Uma das principais obras de Gershwin estaria sendo tocada errada?
Por Turi Collura
Um dilema digno de Shakespeare no mundo da música: quais seriam as notas a serem tocadas num dos trechos mais característicos de uma das principais obras do compositor norte-americano George Gershwin, An American in Paris?!
Para aqueles que, assim como eu, são admiradores profundos do compositor norte-americano George Gershwin, uma obra é fundamental: An American in Paris. Mas a forma como seu mais distinto efeito sonoro vem sendo executado por anos, agora se tornou alvo de polêmica.
Escrita em 1928, An American in Paris é um poema sinfônico que chama atenção pelo talentoso modo como Gershwin une a linguagem erudita de sua formação musical às características típicas da música popular norte-americana então em gestação – um ótimo exemplo de um recurso que seria utilizado por vários compositores do novo mundo a partir do século XX.
O resultado é um refinado produto sonoro que, embora concebido para ser apresentado em formais salas de concerto, inevitavelmente faz o ouvinte suingar na cadeira.
Outro aspecto interessante da obra se dá em seu título autoexplicativo: a música evoca as andanças de um turista norte-americano pela capital francesa.

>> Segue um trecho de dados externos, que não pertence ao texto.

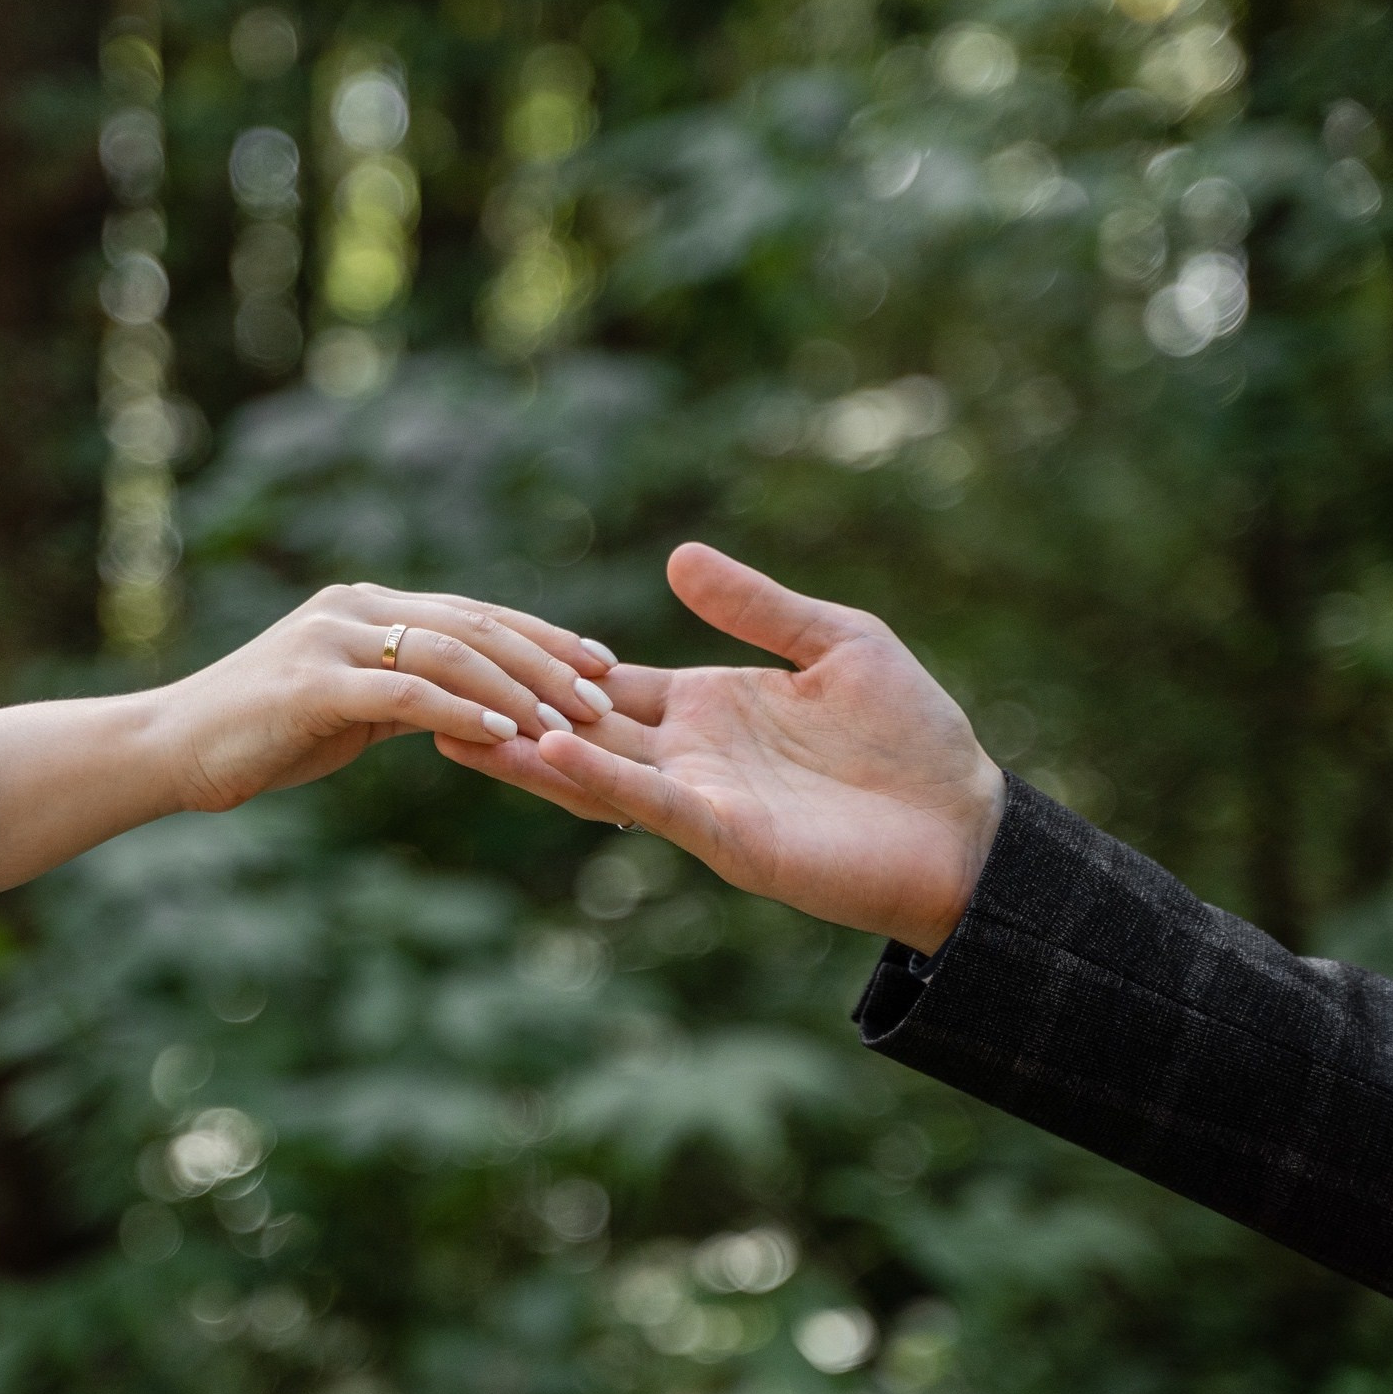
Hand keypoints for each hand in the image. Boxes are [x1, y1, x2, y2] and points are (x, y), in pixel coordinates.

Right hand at [147, 581, 616, 811]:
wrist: (173, 749)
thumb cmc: (261, 736)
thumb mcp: (348, 708)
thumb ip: (405, 693)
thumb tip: (474, 709)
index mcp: (366, 606)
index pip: (474, 612)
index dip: (543, 634)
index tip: (601, 663)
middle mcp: (354, 607)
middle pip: (474, 623)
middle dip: (547, 658)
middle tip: (604, 693)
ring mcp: (331, 639)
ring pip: (450, 650)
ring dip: (517, 687)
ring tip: (569, 720)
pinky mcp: (314, 683)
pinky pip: (407, 692)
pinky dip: (463, 710)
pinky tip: (507, 734)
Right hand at [435, 544, 1004, 952]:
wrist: (964, 824)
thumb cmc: (912, 737)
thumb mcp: (835, 643)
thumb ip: (755, 605)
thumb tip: (676, 556)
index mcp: (707, 709)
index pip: (606, 683)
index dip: (546, 663)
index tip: (476, 640)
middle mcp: (690, 757)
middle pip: (580, 729)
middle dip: (511, 712)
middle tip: (428, 689)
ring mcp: (703, 800)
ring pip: (597, 772)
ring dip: (531, 754)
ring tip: (458, 728)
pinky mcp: (729, 837)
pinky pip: (651, 803)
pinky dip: (600, 778)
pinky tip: (552, 752)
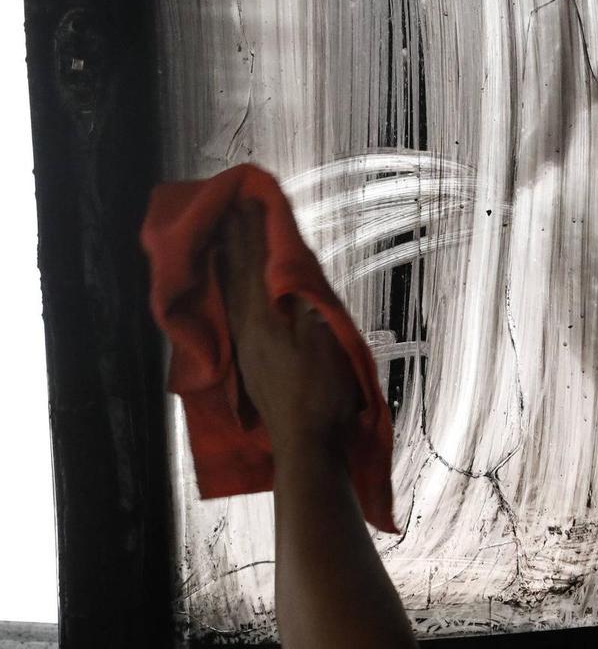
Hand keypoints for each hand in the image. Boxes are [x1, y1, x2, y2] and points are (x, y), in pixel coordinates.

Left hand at [217, 200, 360, 455]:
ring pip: (232, 295)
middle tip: (227, 210)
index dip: (252, 233)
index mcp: (265, 319)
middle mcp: (248, 330)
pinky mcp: (251, 365)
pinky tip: (233, 295)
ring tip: (223, 242)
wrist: (308, 446)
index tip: (246, 202)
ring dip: (228, 265)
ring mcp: (247, 349)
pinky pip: (236, 315)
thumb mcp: (323, 341)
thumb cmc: (321, 393)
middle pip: (236, 276)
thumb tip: (288, 272)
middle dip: (233, 242)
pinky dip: (233, 292)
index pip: (255, 265)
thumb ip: (304, 304)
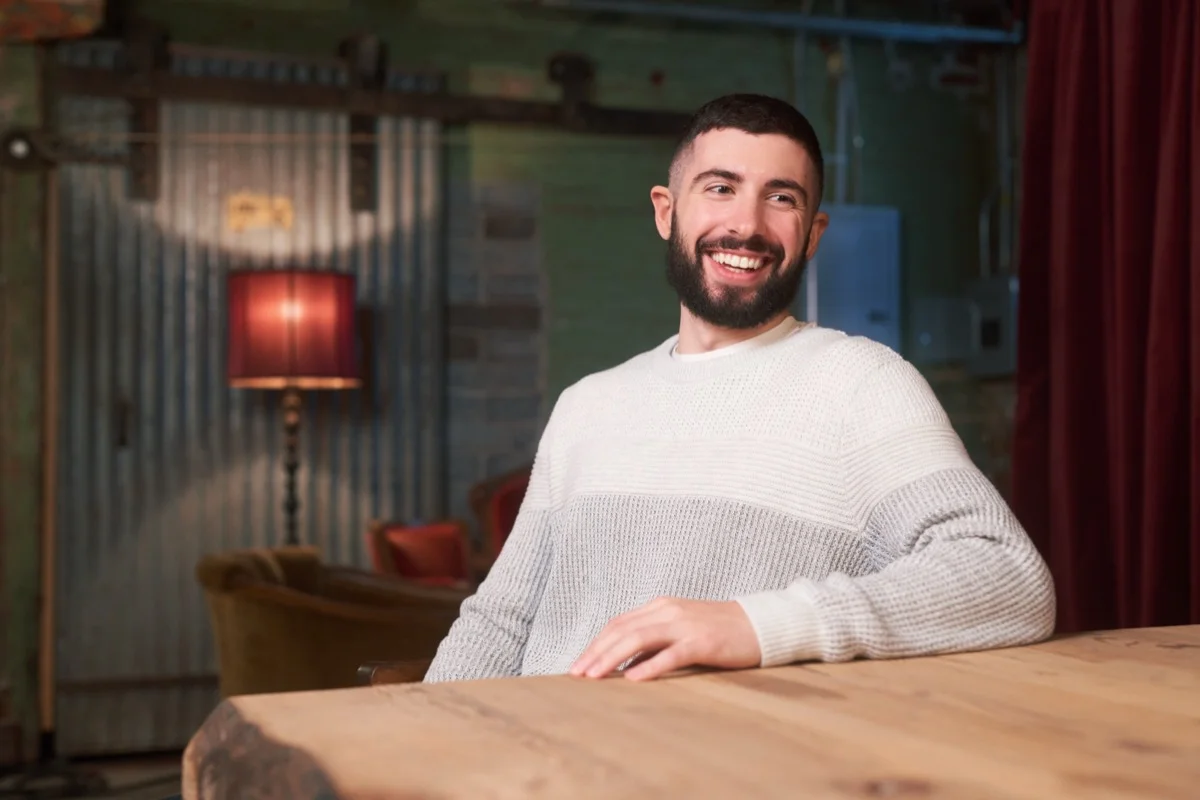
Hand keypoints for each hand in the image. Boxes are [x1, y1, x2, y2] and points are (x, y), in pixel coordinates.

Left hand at [569, 597, 760, 681]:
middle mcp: (668, 611)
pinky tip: (633, 679)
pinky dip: (650, 666)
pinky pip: (671, 654)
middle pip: (622, 630)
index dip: (595, 644)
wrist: (759, 624)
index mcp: (660, 607)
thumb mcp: (681, 630)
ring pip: (638, 639)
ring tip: (595, 677)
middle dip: (596, 653)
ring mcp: (685, 625)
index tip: (578, 664)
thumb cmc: (719, 631)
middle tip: (577, 674)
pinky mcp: (702, 642)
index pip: (618, 624)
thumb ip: (655, 641)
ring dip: (612, 659)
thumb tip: (625, 664)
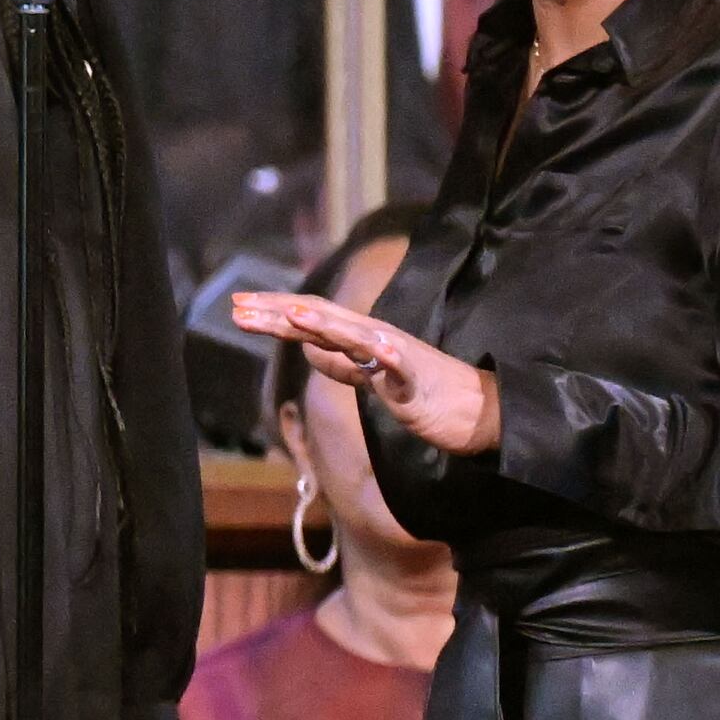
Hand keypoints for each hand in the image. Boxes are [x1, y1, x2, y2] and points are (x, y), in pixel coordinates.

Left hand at [225, 292, 499, 454]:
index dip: (274, 313)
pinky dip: (391, 357)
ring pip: (359, 336)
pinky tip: (378, 348)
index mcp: (363, 342)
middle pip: (324, 320)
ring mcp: (400, 359)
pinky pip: (405, 368)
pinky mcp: (421, 383)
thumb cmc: (427, 394)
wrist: (482, 412)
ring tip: (294, 315)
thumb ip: (342, 365)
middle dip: (280, 313)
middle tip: (238, 307)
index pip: (311, 320)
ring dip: (327, 325)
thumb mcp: (373, 380)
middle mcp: (378, 341)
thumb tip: (307, 352)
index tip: (237, 308)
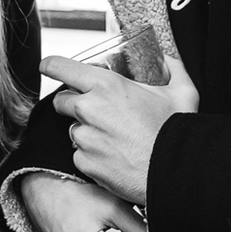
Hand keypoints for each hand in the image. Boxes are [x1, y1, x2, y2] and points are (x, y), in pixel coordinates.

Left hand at [43, 54, 198, 206]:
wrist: (174, 172)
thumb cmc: (174, 132)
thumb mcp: (181, 92)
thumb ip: (173, 68)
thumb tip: (168, 59)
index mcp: (106, 85)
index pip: (60, 67)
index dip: (51, 66)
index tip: (49, 67)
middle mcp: (88, 109)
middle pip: (62, 100)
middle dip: (74, 102)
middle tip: (97, 109)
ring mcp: (84, 138)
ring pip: (73, 129)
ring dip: (86, 130)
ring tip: (114, 136)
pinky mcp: (84, 162)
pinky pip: (79, 154)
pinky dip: (91, 154)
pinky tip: (113, 155)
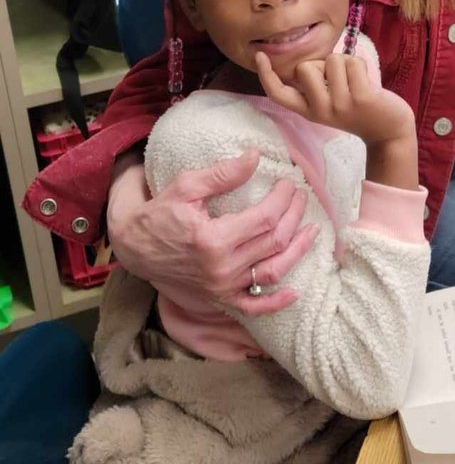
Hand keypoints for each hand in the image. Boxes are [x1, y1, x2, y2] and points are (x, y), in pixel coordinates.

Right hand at [106, 151, 319, 315]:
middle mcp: (221, 268)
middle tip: (301, 196)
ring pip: (273, 271)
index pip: (266, 218)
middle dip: (294, 215)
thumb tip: (255, 157)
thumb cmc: (159, 212)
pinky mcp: (219, 298)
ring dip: (298, 251)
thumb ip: (222, 174)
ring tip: (312, 230)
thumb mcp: (186, 186)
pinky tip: (295, 292)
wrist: (134, 247)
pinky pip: (253, 306)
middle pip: (275, 241)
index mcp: (214, 239)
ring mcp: (222, 286)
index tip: (289, 182)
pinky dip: (275, 303)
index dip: (283, 199)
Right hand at [256, 52, 415, 148]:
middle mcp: (320, 110)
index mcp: (309, 111)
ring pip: (331, 60)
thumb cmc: (359, 109)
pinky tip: (366, 82)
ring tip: (355, 81)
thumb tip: (309, 61)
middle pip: (305, 67)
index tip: (260, 55)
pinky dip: (360, 64)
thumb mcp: (330, 104)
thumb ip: (316, 86)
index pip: (279, 94)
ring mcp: (340, 104)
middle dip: (322, 64)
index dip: (266, 75)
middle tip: (339, 80)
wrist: (389, 131)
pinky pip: (352, 62)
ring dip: (345, 62)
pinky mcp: (361, 97)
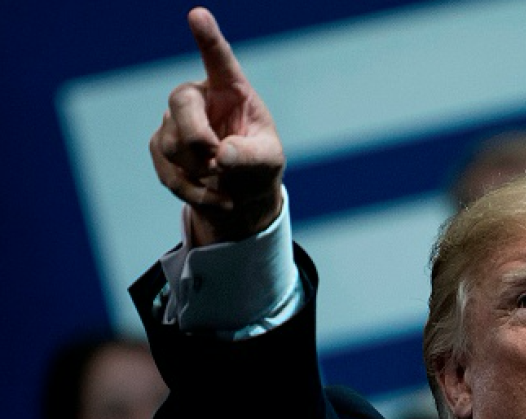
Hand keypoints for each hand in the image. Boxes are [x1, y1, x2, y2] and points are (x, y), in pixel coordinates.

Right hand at [149, 7, 284, 245]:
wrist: (241, 194)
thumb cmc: (259, 166)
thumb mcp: (268, 162)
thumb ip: (252, 156)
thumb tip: (221, 155)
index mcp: (231, 90)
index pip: (218, 60)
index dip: (208, 39)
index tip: (198, 15)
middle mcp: (200, 98)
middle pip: (180, 102)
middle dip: (197, 137)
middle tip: (216, 161)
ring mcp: (176, 121)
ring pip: (171, 143)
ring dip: (200, 171)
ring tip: (223, 178)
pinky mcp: (162, 147)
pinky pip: (167, 171)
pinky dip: (194, 192)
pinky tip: (220, 199)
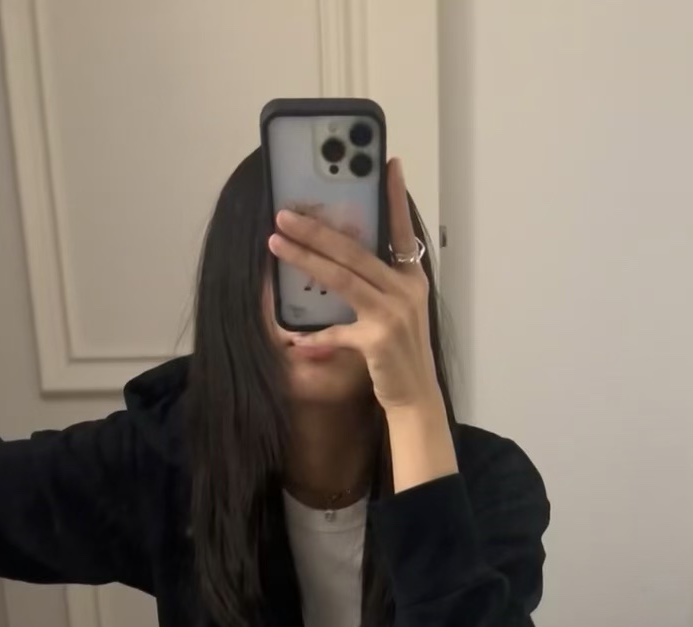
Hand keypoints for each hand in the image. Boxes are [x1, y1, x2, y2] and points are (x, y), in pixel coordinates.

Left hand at [269, 158, 441, 413]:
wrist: (416, 397)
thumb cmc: (399, 354)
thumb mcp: (394, 312)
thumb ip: (374, 287)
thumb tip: (333, 263)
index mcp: (410, 278)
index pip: (401, 230)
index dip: (394, 197)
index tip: (388, 162)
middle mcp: (405, 290)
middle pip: (354, 250)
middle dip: (316, 228)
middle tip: (285, 213)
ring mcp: (393, 313)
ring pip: (342, 278)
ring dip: (305, 258)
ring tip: (276, 242)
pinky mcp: (378, 340)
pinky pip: (337, 331)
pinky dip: (314, 334)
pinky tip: (293, 335)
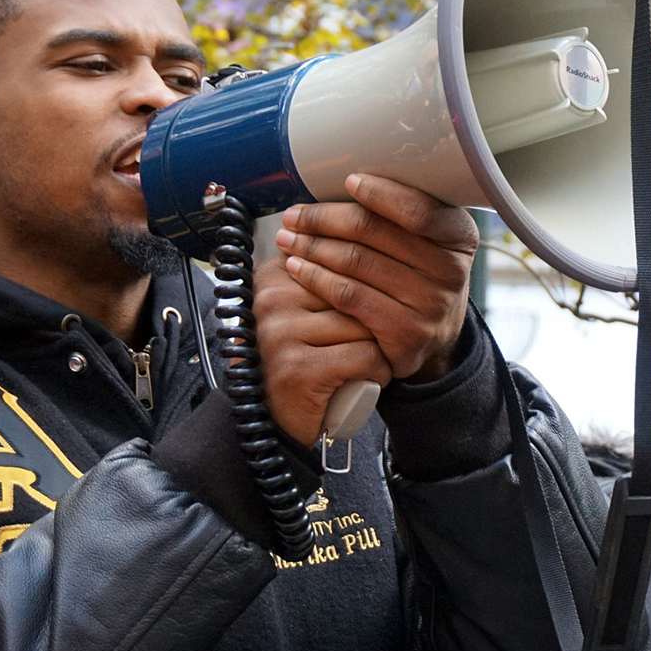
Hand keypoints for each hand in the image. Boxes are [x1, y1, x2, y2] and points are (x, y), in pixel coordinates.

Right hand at [253, 255, 393, 445]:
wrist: (272, 421)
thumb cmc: (298, 360)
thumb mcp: (303, 310)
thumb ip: (320, 272)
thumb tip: (366, 230)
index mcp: (273, 276)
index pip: (339, 258)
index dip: (365, 286)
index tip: (364, 310)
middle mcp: (271, 299)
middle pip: (353, 290)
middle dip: (374, 318)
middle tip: (377, 339)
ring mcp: (280, 333)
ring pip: (363, 323)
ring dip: (380, 346)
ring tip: (370, 361)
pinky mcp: (298, 368)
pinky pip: (364, 356)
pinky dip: (378, 371)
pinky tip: (369, 379)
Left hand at [275, 174, 478, 382]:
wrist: (432, 337)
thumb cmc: (416, 275)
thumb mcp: (425, 240)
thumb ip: (396, 215)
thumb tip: (336, 183)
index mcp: (459, 236)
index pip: (417, 209)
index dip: (379, 193)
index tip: (348, 181)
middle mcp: (451, 271)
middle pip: (374, 232)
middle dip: (324, 219)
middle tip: (294, 215)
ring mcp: (430, 306)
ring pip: (355, 262)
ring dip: (312, 247)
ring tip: (287, 238)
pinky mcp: (406, 334)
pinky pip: (349, 295)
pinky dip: (316, 278)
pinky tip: (297, 268)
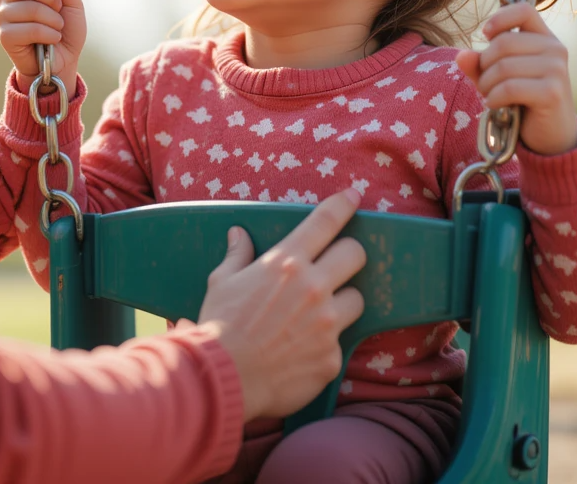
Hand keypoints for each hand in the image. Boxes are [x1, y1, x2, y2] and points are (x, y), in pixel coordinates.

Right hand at [0, 0, 86, 96]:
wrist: (64, 61)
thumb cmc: (65, 28)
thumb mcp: (72, 1)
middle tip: (58, 10)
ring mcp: (3, 15)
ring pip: (31, 8)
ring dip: (54, 20)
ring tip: (56, 28)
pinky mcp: (5, 36)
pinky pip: (31, 29)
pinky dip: (49, 34)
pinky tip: (51, 40)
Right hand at [198, 189, 365, 421]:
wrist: (224, 379)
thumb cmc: (219, 325)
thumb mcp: (221, 282)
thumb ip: (238, 255)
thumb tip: (238, 234)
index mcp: (287, 263)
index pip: (325, 222)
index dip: (343, 205)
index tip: (353, 196)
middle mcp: (314, 288)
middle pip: (355, 254)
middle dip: (349, 255)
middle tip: (336, 265)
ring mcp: (327, 324)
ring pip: (357, 300)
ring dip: (342, 302)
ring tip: (320, 314)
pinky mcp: (332, 357)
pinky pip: (339, 342)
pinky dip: (325, 344)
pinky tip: (302, 351)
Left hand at [456, 2, 576, 154]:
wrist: (550, 134)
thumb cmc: (521, 98)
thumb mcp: (496, 76)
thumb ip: (478, 63)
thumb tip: (461, 56)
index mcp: (544, 37)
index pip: (524, 9)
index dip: (500, 18)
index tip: (486, 34)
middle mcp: (555, 49)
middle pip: (503, 43)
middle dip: (484, 65)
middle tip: (485, 83)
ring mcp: (557, 69)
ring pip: (503, 66)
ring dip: (486, 85)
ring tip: (490, 95)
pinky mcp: (552, 92)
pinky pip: (509, 88)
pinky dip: (494, 98)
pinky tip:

Tanto que Gershwin utiliza como instrumento, em alguns pontos da partitura, buzinas de táxi francês para criar um efeito da paisagem sonora urbana parisiense dos anos 20.

Capa do manuscrito da partitura de An American in Paris, escrita em 1928 (Fonte: imslp.org)
E é exatamente nas notas que essas buzinas supostamente deveriam tocar que reside a polêmica.
Lá, si, dó, ré?
Tudo começou quando uma edição crítica das obras de George e Ira Gershwin, que está sendo preparada para ser lançada pela Universidade de Michigan (EUA), afirmou que as notas que as buzinas de táxi tocam atualmente – e que há pelo menos 70 anos são padrão – não são aquelas imaginadas originalmente por George Gershwin.
Desde pelo menos 1945, as notas tocadas são: lá, si, dó e ré. Isso porque na partitura escrita à mão pelo próprio Gershwin, para cada vez que a buzina aparece, ele escreve uma letra: A para a primeira, B para a segunda, C para a terceira e D para a quarta, algo que pode ser visto também nas partituras editadas e que ao longo dos anos foi interpretado como sendo as notas desejadas por Gershwin. Veja:




Tocada dessa maneira, a sonoridade resultaria como na gravação abaixo. Para auxiliar, indico o momento em que cada uma aparece: Lá (28″) – Si (36″) – Dó (43″) – Ré (50″)
Só que o que está colocando essa interpretação em xeque é a tese de que essas letras não representariam notas musicais, mas apenas o “nome” que o compositor deu a cada buzina.
Em entrevista ao jornal The New York Times, Mark Clague, professor de musicologia na Universidade de Michigan e editor da edição crítica em questão, afirma que George Gershwin, durante sua viagem a Paris em 1928, escolheu a dedo as buzinas de táxi que queria comprar, e que amigos recordam que ele foi bem específico quanto às notas que elas “tocavam”.
Além disso, ele cita uma gravação de An American in Paris de 1929, feita sob supervisão do próprio George Gershwin e que provavelmente usa as buzinas originais. Ali, as notas tocadas são mais dissonantes: lá bemol, si bemol, um ré “mais alto” e um lá “mais baixo”.
Ouça abaixo a gravação onde supostamente as buzinas originais teriam sido usadas. Para auxiliar, indico o momento em que cada uma aparece: Lá bemol (28″) – Si bemol (34″) – Ré “mais alto” (42″) – Lá “mais baixo” (49″)
Como se pode notar, a diferença entre as sonoridades das duas gravações é evidente. Mas então estariam as orquestras atuais tocando as notas erradas? Ou melhor: existem, de fato, notas corretas que essas buzinas devem tocar? Alguma espécie de “verdade absoluta”?
A única forma de sabê-lo, teria sido se o próprio Gershwin tivesse especificado claramente quais notas ele desejava. Mas não o fez. Talvez ele mesmo não tivesse restrições quanto às notas a serem tocadas, interessando mais o efeito sonoro que as buzinas causam do que a altura que elas tocam.
Mas são apenas especulações, a resposta final provavelmente nunca teremos.